According to historians, the 1918 “Spanish Flu” pandemic, which killed nearly 50 million people worldwide, may have originated from emigrating Chinese laborers. According to a study published in The Lancet, a pandemic similar to the one that occurred in 1918 would kill nearly 62 million people today.
In recent weeks, China has seen a spike in H7N9 cases and experts are worried that infections will continue to rise. The World Health Organization warned the H7N9 virus was one of the most lethal that doctors and medical investigators had faced in recent years. Just as in 1918, the threat of a pandemic is real.
As seen throughout history and most recently with the 2009 H1N1 virus, a pandemic threat can impact all aspects of society and its economy. It creates uncertainty and breeds fear. A pandemic’s geographic target, demographic impacts, rate of occurrence, and number of fatalities vary with each strain. However, proactive measures, such as preparedness, can diminish general uncertainties and allows for an established plan to counteract specific threats. In the event that a health crisis emerges, pandemic and business continuity plans can work in conjunction to maximum the potential of continuity of operations. The World Health Organization (WHO) continues to emphasize the need for preparedness measures in regards to pandemic planning.

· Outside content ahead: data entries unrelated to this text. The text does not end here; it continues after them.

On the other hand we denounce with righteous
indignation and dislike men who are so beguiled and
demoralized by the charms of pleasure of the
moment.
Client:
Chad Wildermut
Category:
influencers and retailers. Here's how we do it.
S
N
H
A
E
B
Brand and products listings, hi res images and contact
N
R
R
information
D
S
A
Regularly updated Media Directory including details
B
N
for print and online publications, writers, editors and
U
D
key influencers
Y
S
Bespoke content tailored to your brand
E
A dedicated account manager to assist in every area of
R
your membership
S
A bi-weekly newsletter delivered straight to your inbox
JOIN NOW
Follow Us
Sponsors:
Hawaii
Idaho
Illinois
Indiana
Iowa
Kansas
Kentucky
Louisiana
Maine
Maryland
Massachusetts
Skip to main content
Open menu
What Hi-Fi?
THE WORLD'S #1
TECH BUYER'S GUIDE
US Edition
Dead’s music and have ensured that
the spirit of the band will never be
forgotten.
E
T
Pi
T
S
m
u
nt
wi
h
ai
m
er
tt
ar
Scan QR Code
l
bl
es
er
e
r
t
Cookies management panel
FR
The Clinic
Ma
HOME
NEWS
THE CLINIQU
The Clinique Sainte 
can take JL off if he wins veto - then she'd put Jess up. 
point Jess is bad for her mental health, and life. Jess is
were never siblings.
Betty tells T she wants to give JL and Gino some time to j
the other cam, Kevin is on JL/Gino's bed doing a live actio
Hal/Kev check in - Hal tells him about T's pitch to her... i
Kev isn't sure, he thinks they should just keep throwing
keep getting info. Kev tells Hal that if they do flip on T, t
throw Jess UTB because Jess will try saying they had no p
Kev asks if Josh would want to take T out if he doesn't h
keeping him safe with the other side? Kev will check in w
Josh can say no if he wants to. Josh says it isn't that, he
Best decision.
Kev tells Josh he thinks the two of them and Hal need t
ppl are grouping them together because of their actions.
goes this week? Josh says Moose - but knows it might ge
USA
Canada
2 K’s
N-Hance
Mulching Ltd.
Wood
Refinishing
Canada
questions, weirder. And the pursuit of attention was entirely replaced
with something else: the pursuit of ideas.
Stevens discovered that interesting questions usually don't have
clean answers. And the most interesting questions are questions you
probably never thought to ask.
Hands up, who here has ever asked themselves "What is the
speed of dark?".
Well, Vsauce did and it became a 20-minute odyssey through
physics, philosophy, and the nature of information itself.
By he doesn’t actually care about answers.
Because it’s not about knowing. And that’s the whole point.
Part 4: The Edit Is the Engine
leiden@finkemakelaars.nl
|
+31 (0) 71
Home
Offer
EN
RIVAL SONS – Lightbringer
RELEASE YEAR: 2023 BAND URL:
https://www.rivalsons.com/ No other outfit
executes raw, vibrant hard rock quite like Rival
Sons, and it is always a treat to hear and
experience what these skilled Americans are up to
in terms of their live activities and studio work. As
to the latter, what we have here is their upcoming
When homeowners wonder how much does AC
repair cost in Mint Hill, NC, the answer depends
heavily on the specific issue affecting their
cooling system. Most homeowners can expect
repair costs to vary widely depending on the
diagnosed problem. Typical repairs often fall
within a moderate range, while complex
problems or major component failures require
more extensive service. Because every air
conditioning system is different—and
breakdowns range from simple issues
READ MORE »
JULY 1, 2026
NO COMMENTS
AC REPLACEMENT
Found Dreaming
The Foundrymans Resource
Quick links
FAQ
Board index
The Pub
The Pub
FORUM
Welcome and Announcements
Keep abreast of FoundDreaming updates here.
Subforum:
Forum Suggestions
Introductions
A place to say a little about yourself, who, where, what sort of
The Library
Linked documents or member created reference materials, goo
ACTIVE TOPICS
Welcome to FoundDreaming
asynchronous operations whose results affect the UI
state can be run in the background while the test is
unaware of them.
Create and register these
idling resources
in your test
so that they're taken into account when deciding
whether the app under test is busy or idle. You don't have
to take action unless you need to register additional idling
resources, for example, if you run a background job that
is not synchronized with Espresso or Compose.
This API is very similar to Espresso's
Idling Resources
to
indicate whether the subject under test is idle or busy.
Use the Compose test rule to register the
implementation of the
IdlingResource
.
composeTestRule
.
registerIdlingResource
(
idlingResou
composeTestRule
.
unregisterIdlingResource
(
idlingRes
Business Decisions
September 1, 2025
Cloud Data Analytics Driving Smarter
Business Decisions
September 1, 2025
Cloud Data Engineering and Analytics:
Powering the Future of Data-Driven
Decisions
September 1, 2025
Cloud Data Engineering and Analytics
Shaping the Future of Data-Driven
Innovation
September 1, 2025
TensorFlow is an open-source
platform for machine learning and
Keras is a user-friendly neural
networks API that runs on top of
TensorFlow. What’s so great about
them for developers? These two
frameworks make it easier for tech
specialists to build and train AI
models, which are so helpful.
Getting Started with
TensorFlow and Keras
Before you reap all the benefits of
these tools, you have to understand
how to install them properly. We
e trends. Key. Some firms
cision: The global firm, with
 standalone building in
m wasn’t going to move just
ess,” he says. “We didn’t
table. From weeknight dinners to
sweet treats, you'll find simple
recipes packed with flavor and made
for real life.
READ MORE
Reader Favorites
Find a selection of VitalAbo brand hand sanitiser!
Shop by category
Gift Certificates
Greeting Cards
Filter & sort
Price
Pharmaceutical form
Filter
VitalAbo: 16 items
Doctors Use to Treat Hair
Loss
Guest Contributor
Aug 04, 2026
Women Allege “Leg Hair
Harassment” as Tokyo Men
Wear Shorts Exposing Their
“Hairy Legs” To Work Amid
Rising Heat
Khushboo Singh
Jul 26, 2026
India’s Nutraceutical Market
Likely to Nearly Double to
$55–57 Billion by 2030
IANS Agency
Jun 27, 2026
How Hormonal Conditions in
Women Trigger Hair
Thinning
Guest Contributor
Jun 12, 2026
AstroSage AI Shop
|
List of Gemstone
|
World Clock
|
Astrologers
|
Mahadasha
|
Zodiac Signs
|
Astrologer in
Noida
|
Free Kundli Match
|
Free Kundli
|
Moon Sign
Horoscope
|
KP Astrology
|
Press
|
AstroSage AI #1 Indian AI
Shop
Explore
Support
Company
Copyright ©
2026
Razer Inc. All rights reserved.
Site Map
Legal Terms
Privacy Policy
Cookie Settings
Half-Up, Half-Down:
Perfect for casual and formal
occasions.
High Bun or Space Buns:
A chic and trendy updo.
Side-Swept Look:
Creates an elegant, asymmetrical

In 2012, WHO published an article entitled “Cost–Effectiveness Analysis of Pandemic Influenza Preparedness: What’s Missing?”. The article concluded that impoverished countries, non-pharmaceutical interventions, health system capacity, and pandemic uncertainty are the trigger elements for lack of pandemic preparedness. The paper continues to say “as the control of communicable disease progresses, preparedness measures for epidemic events become increasingly important because the decreased burden of communicable disease increases the number of susceptible individuals and hence the risk outbreaks.” Simply stated, pandemic preparedness is essential for minimizing the spread of viral outbreaks.
Companies can contribute to minimizing the spread of a pandemic. By documenting response plan procedures and methods specific to a pandemic outbreak among the local population and/or the local workforce/contractors, companies can minimize disruption to normal operations and further limit the viral spread.
Specifically, the purpose of a Pandemic Response Plan is to:
- Identify how additional resources and personnel will be made available to support the organization.
- Identify how internal and external communications will be maintained.
- Identify how the reputation impact will be managed during and after the outbreak.
- Identify how the technical and commercial implications of the outbreak will be managed, and where in the organization this support will be obtained.
When developing a Pandemic Response Plan, it is useful to define impact levels. Example Levels are as follows:
- Level 1 - Normal Operations, which include contact verification with key stakeholder (both internal and external) and conducting pandemic plan briefings
- Level 2 - Business as usual with staff directed to work from remote locations, if feasible
- Level 3 - Business as usual with limited on-site staff. (Only essential employees who cannot work remotely would report on-site)
- Level 4 - Emergency Service Level with normal levels of operation with minimum staffing.
- Level 5 - All non-critical operations are suspended and critical business processes are examined for those that can be suspended.
- Level 6 - Return to normal operations after situational assessment.
As seen in 1918 and multiple times throughout history, global trade and interconnectivity have social and economic impacts. Despite the advantages of a globally connected world, a preparedness program should address the multiple threats that go hand-in-hand with interconnectivity dependencies, including the potential for a pandemic.